Records from a dataset:

---*---

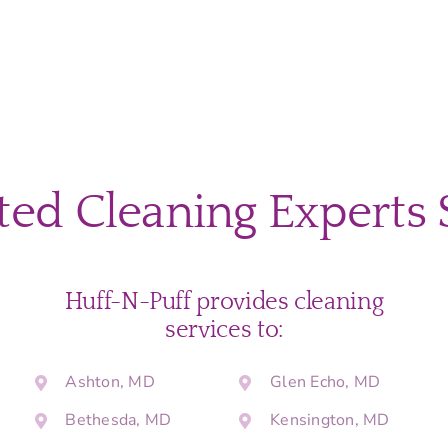
ted Cleaning Experts 
Huff-N-Puff provides cleaning
services to:
Ashton, MD
Glen Echo, MD
Bethesda, MD
Kensington, MD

---*---

TASK GOAL :: The copy should match the records above exactly, except that pictures are dropped.

SOLUTION BELOW ::
ted Cleaning Experts 
Huff-N-Puff provides cleaning
services to:
Ashton, MD
Glen Echo, MD
Bethesda, MD
Kensington, MD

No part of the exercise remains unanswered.